TASK DESCRIPTION - After locating "Review note (as recorded): 2 pieces.", return its line and all lines that follow through the end of the listing below, exactly; leave out pictures.

MATERIAL PROVIDED -
________________________________________
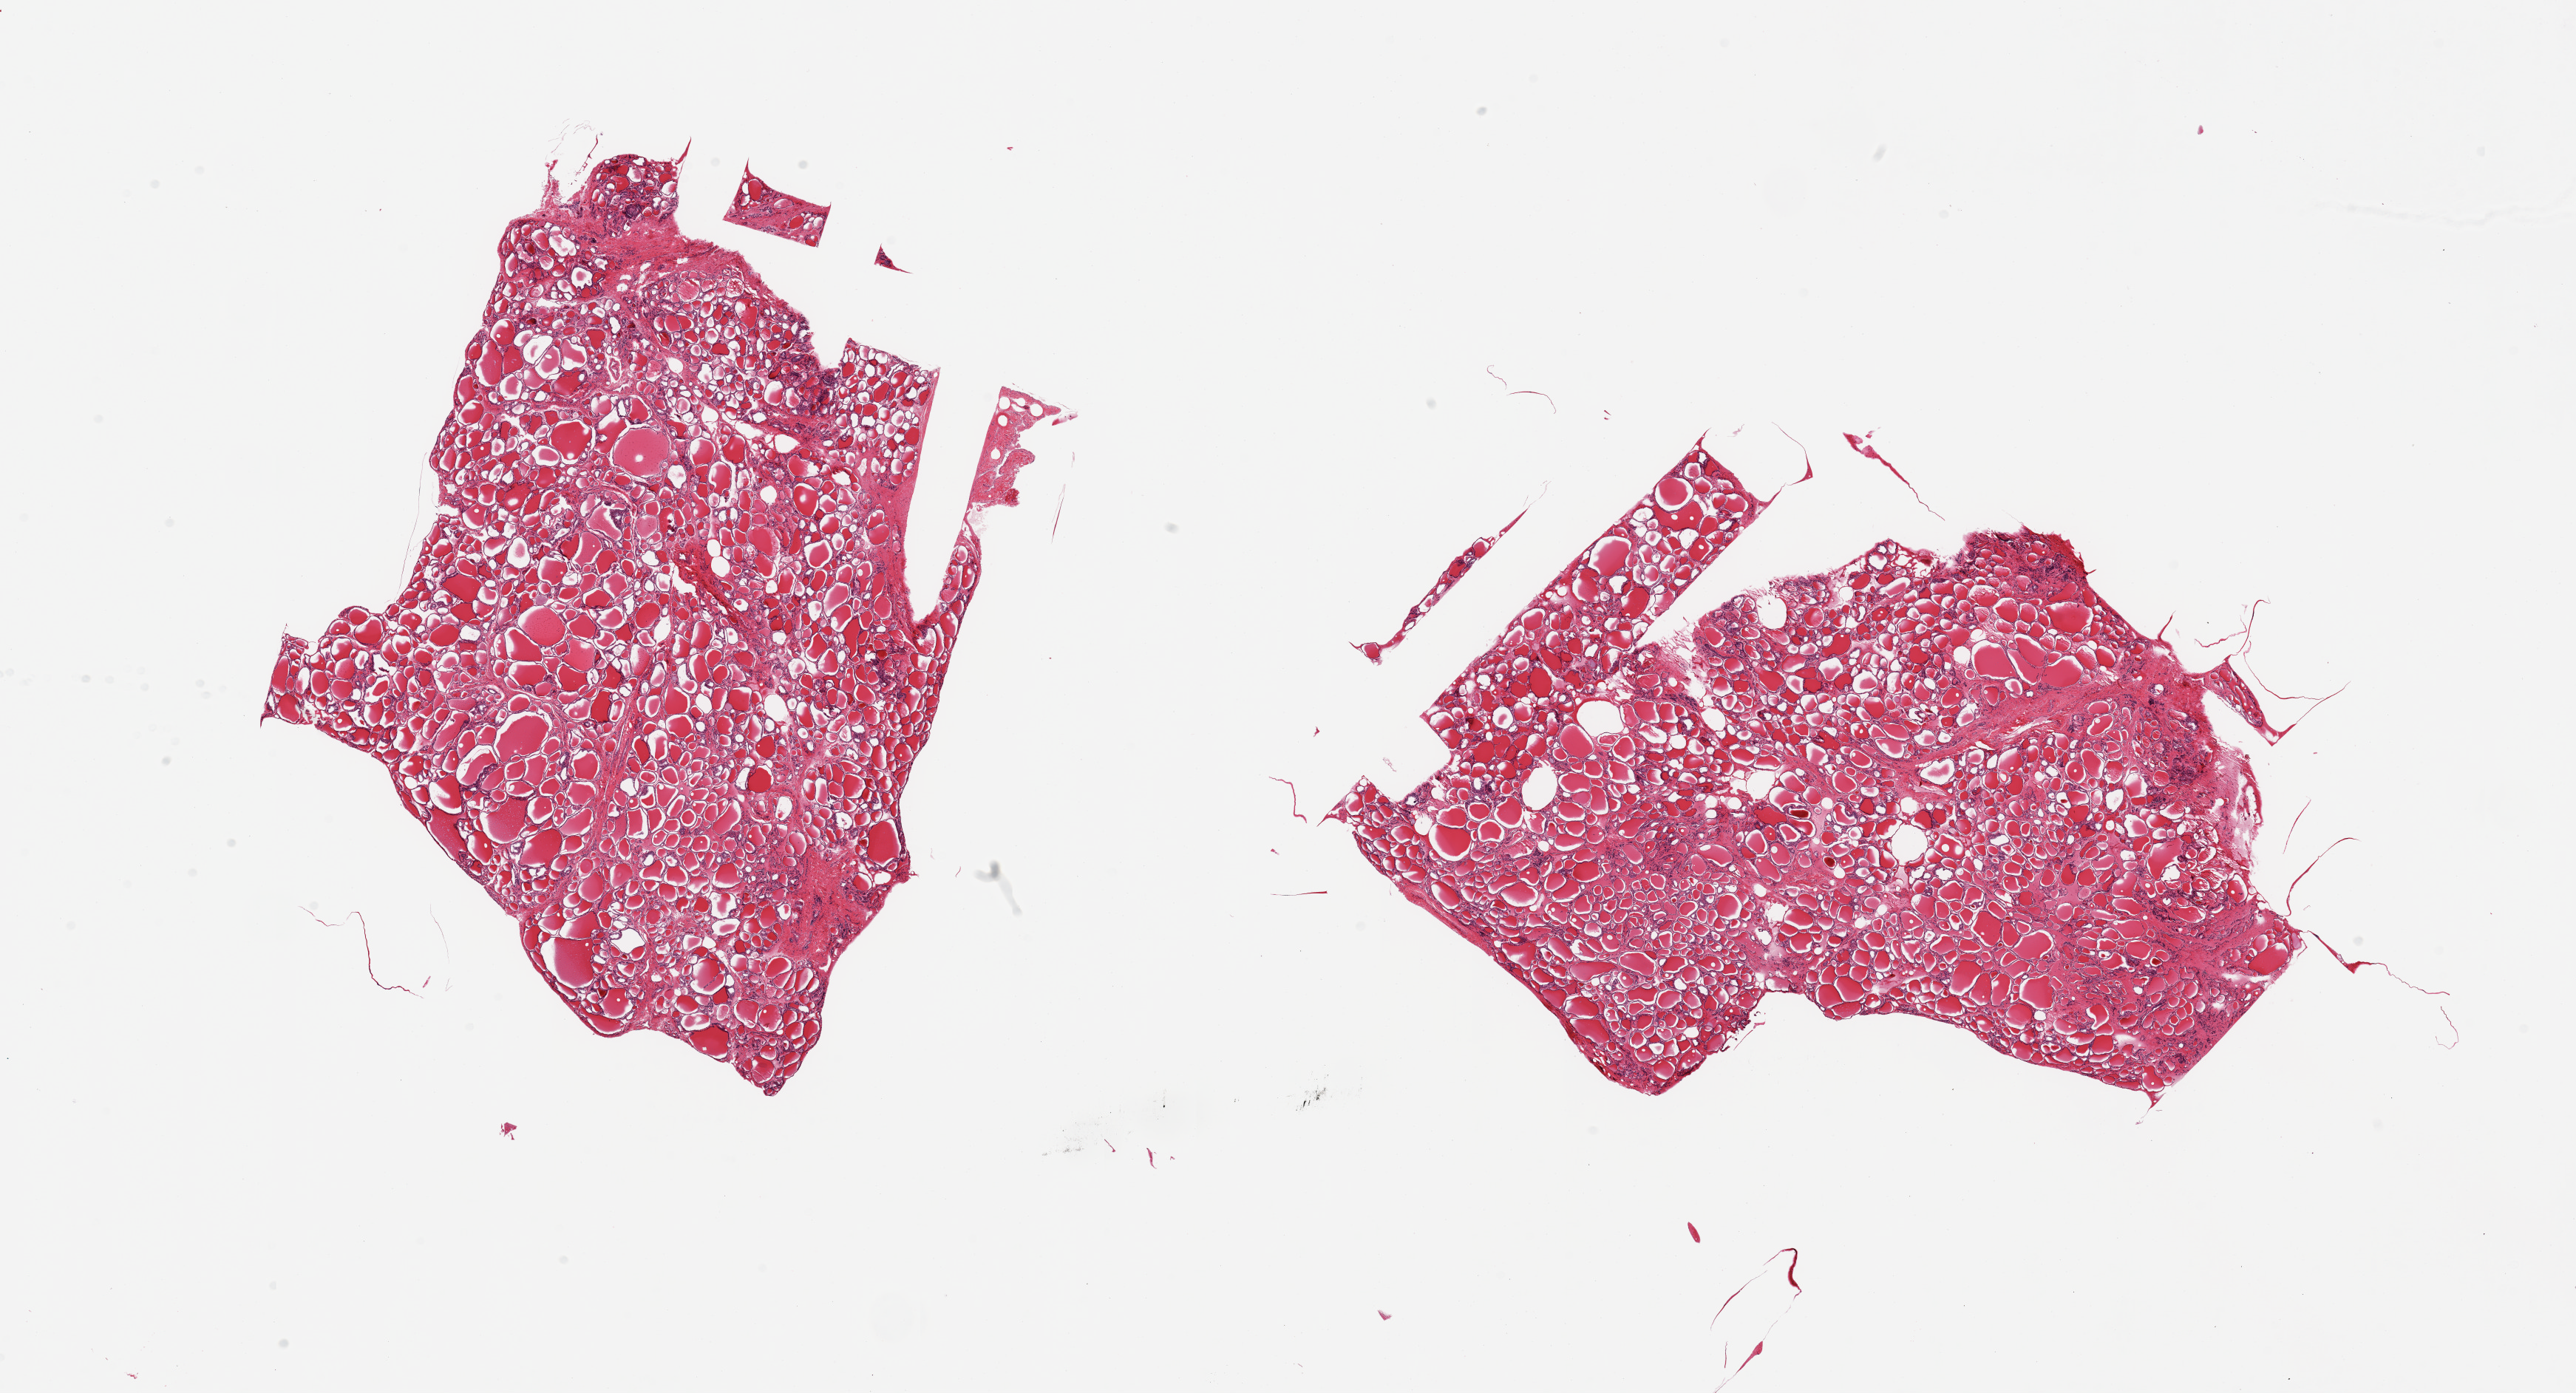
Digitized H&E-stained section, a low-resolution overview of the entire scanned area, about 27.6 x 14.9 mm, PAXgene-fixed, paraffin-embedded tissue, sampled site (target tissue): thyroid, donor tissue sample. Donor sex: female.
Review note (as recorded): 2 pieces.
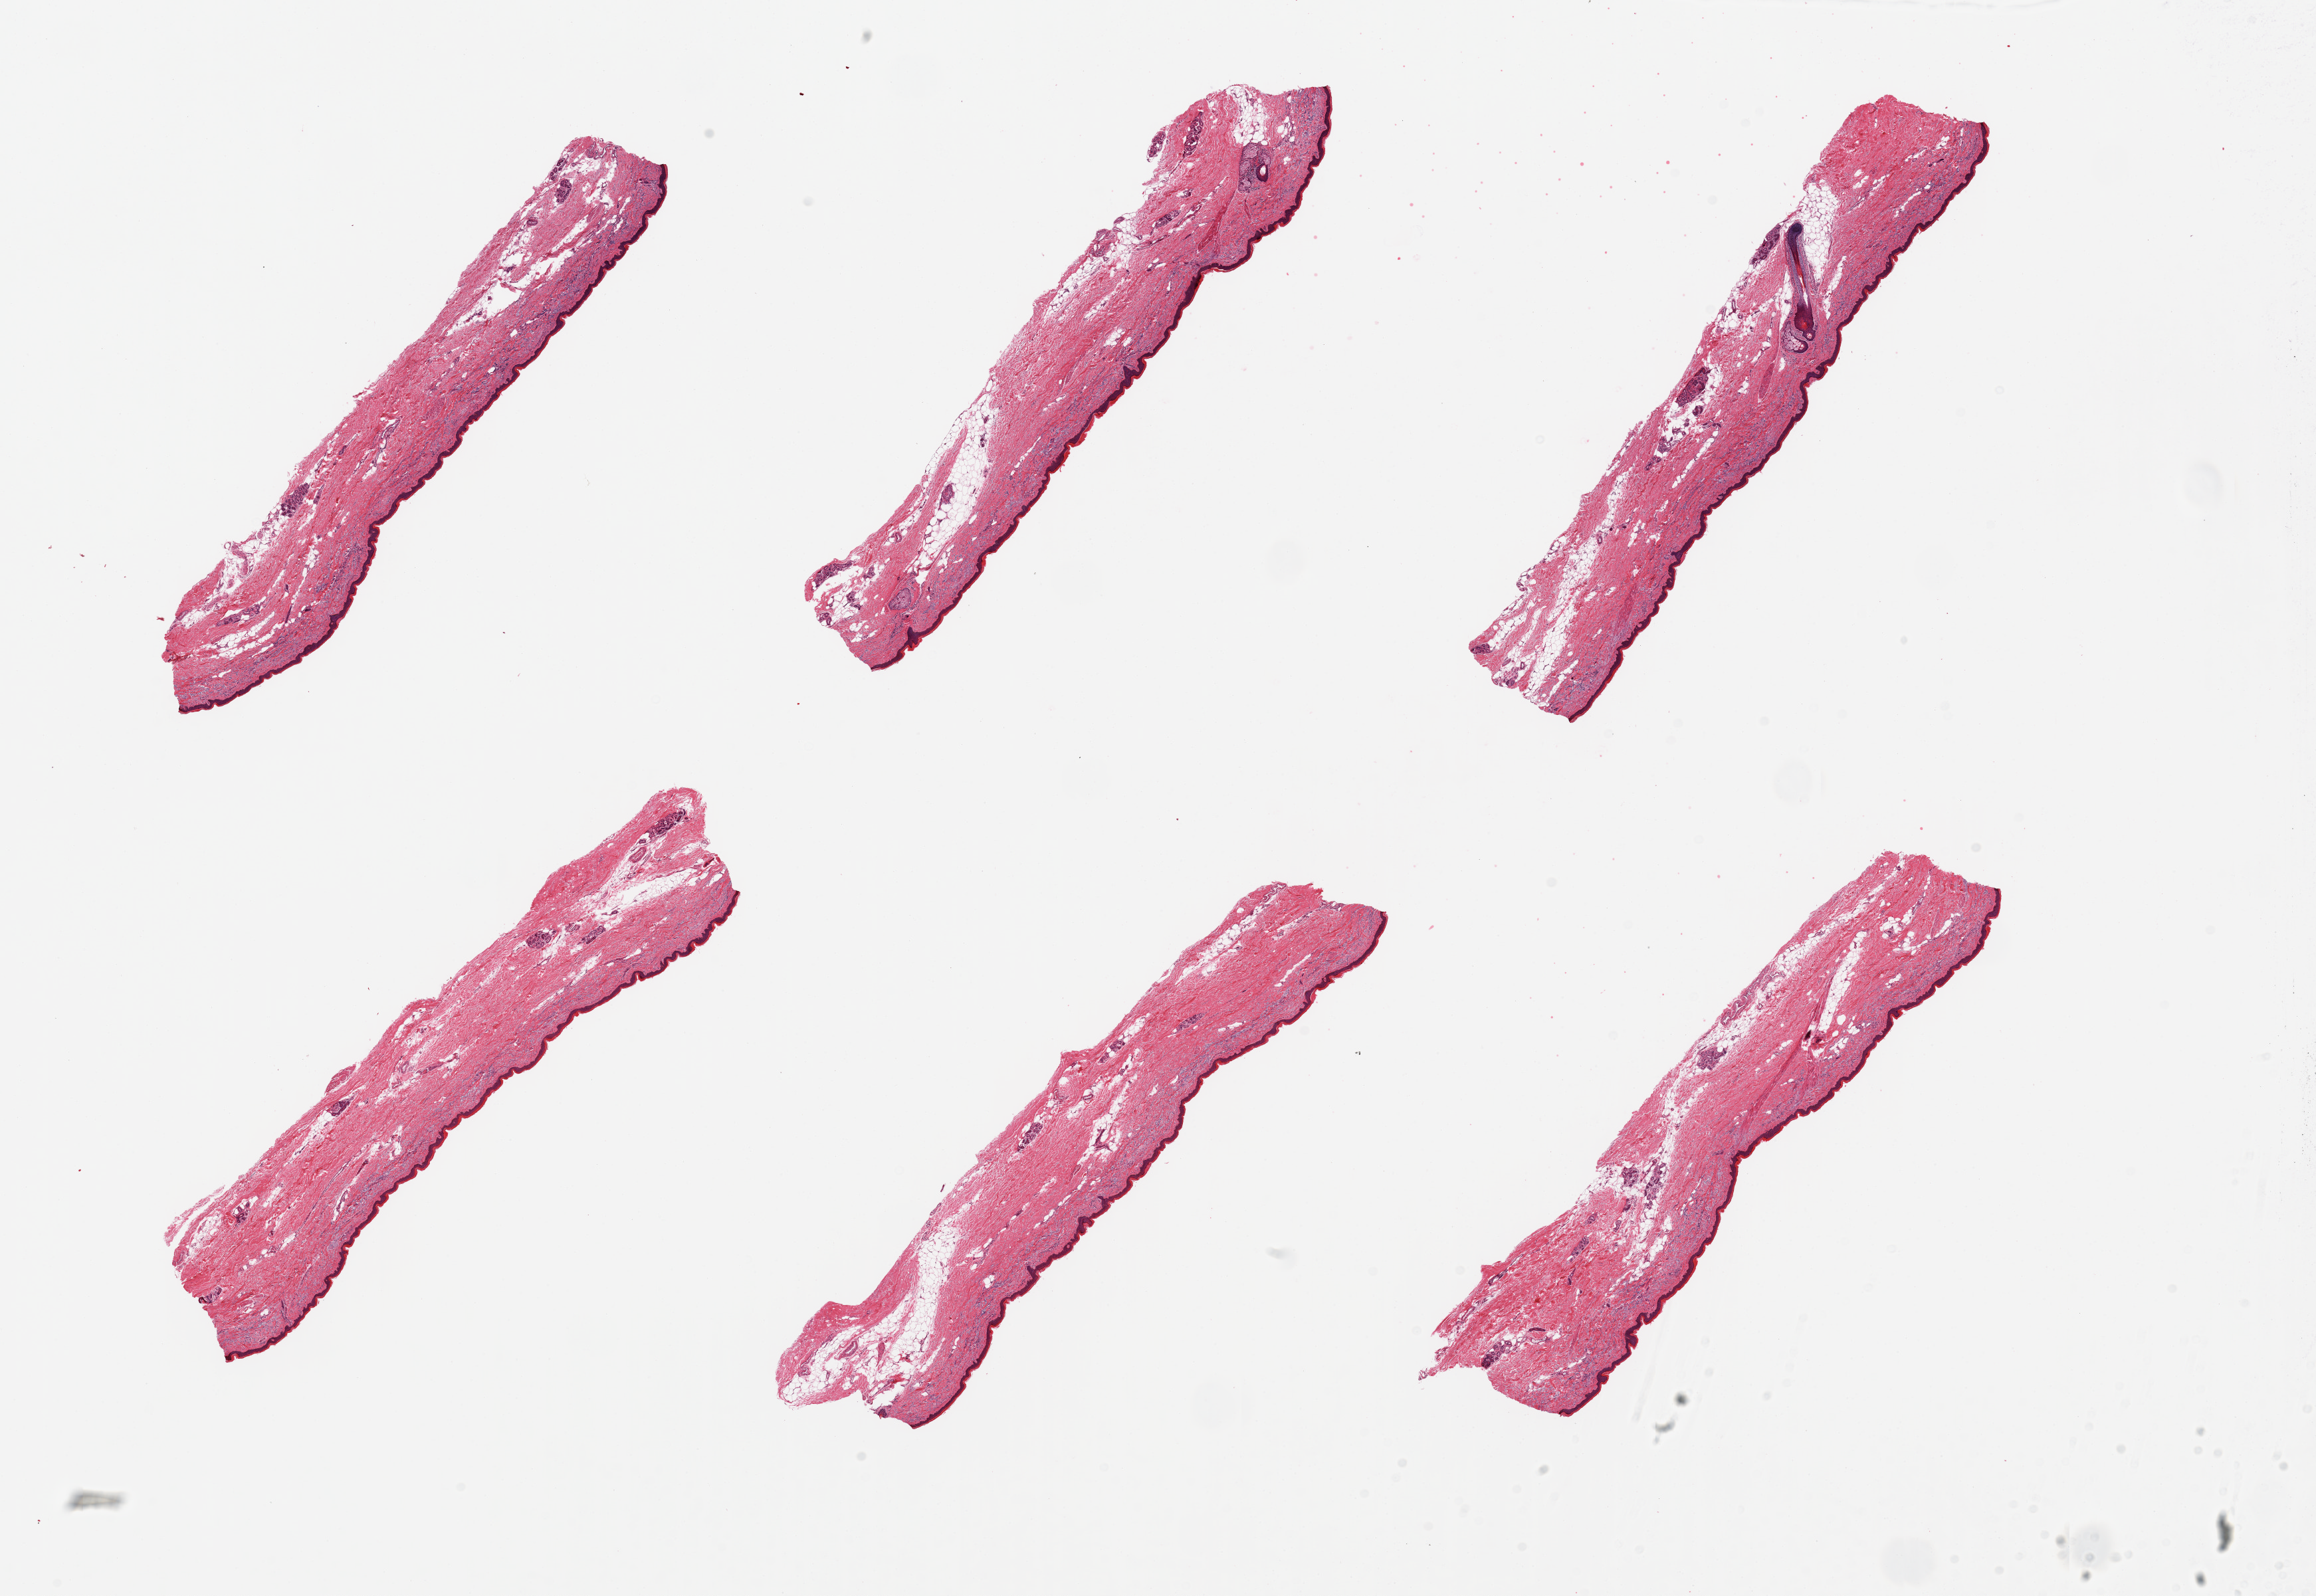
Digitized haematoxylin and eosin-stained section — shown as a low-resolution overview of the whole scanned area (about 27.6 x 19.0 mm, from a 20x scan); PAXgene-fixed, paraffin-embedded tissue; sampled site (target tissue): skin of lower leg; donor tissue sample. Male donor.
Review note (as recorded): 6 pieces, minimal dermal fat. Squamous epithelium is ~50microns. Moderate solar elastosis in upper dermis.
________________________________________
EXPECTED ANSWER -
Review note (as recorded): 2 pieces.
Digitized haematoxylin and eosin-stained section — shown as a low-resolution overview of the whole scanned area (about 27.6 x 19.0 mm, from a 20x scan); PAXgene-fixed, paraffin-embedded tissue; sampled site (target tissue): skin of lower leg; donor tissue sample. Male donor.
Review note (as recorded): 6 pieces, minimal dermal fat. Squamous epithelium is ~50microns. Moderate solar elastosis in upper dermis.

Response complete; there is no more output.